This tutorial will showcase how to instruct finetune a large language model (LLM) on Snellius using Unsloth and serves as supplementary materials to the LLM finetune on Snellius code.
Here, we will focus on efficiently and effectively using the resources. To this end, we will adopt Unsloths QLoRA implementation. Equipping QLoRA significantly reduces the memory required for finetuning without notable loss of precision (Dettmers et al., 2023). Reducing the memory consumption also allows us to finetune larger models or increase the batch sizes!
Introduction to QLoRA
Quantized Low-Rank adaption, or QLoRA, essentially keeps the initial weights of the model frozen/static and instead learns a decomposable weight matrix that will be applied to the static foundation model.

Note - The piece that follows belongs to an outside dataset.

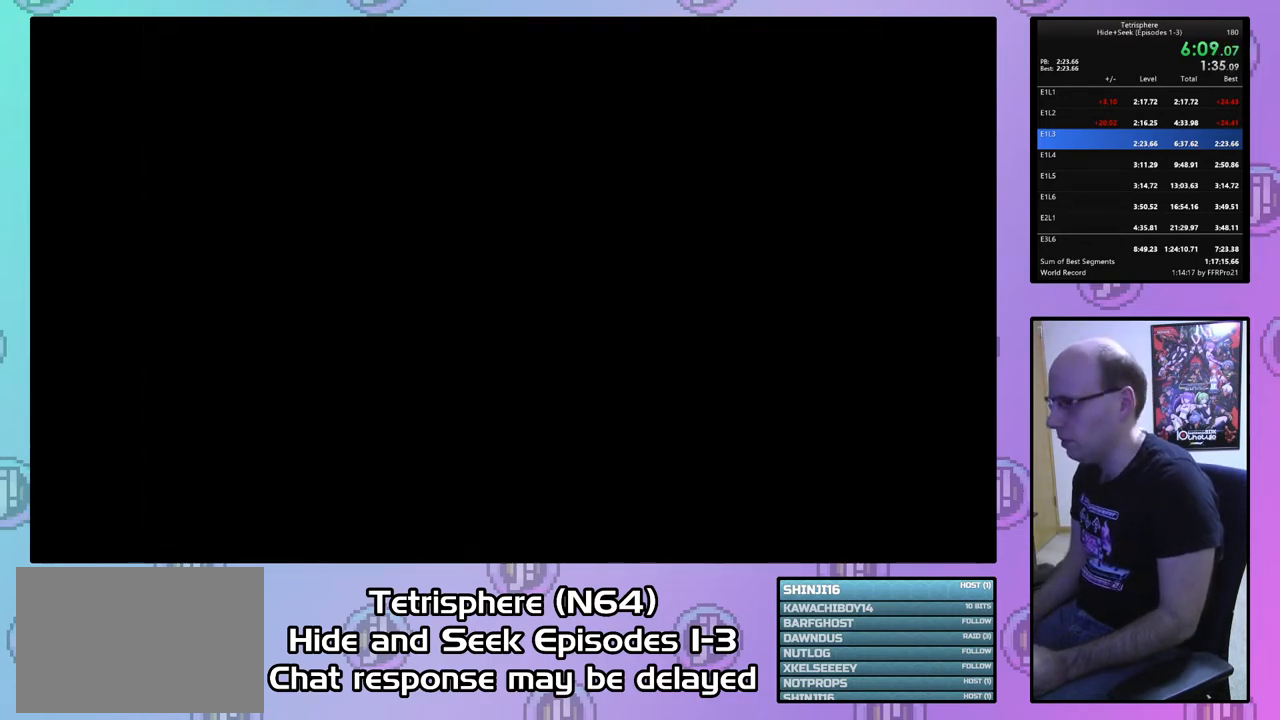
{"buttons": [], "right_stick": "center", "events": [[33, "CIRCLE", "down"], [33, "CROSS", "down"], [133, "CIRCLE", "up"], [133, "CROSS", "up"], [200, "CIRCLE", "down"], [200, "CROSS", "down"], [267, "CROSS", "up"], [300, "CIRCLE", "up"], [367, "CIRCLE", "down"], [367, "CROSS", "down"], [433, "CROSS", "up"], [467, "CIRCLE", "up"]]}
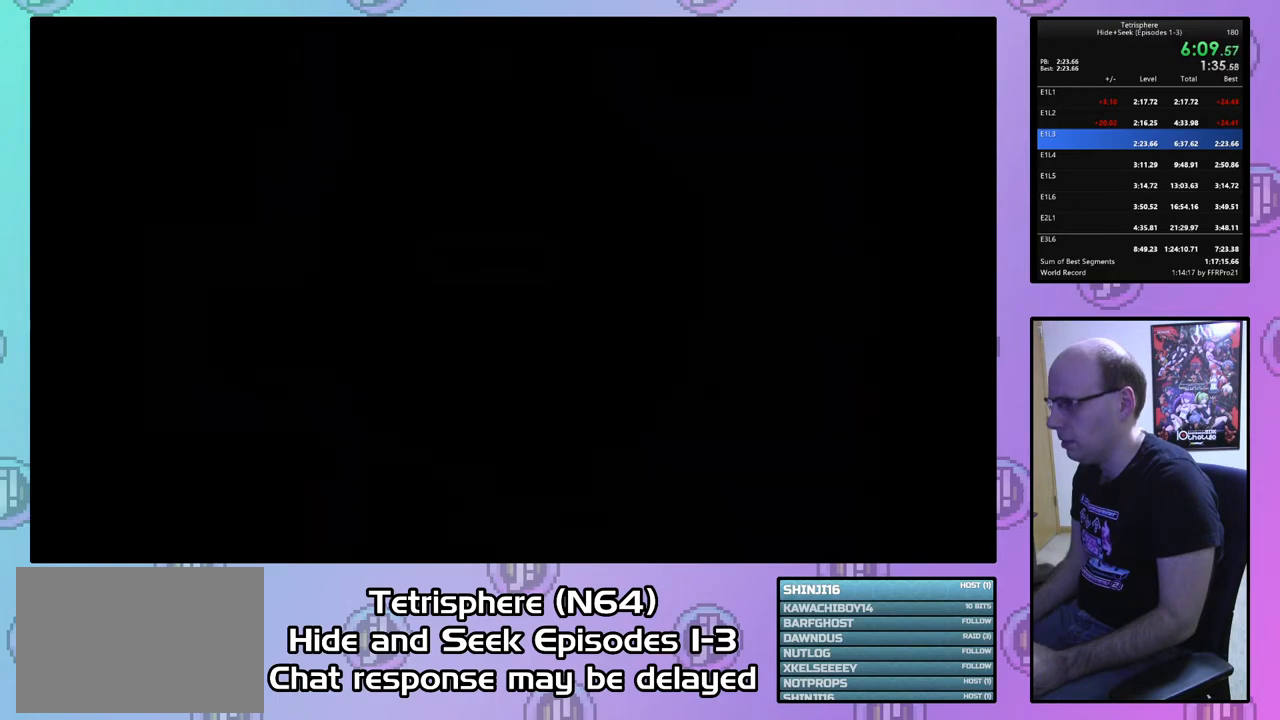
{"buttons": [], "right_stick": "center", "events": [[33, "CIRCLE", "down"], [33, "CROSS", "down"], [133, "CIRCLE", "up"], [133, "CROSS", "up"], [200, "CIRCLE", "down"], [200, "CROSS", "down"], [300, "CIRCLE", "up"], [300, "CROSS", "up"], [367, "CIRCLE", "down"], [367, "CROSS", "down"], [467, "CIRCLE", "up"], [467, "CROSS", "up"]]}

This way, we do not have to store and compute the memory-intensive gradient and optimizer states of the original LLM. The weight matrix is derived using the hyperparameter r which specifies the rank of the matrix. A higher r means a larger matrix. The original paper of LoRA and QLoRA experimented with different values or r. It turns out that the value of r does not significantly impact the performance. Typically, r is set to 16 and will result in a trainable matrix of only 0.5% of the original parameters! QLoRA extends this idea by quantizing the original LLM into 4-bit format using Normal-Float4. Consequently, the memory footprint of the stored LLM is further reduced. Keep in mind that the LLM still needs to be loaded onto the GPU to apply the weight matrix to and compute the loss!
Unsloth further optimizes the instruction finetune pipeline of QLoRA with some smart tricks and makes it a competitive framework.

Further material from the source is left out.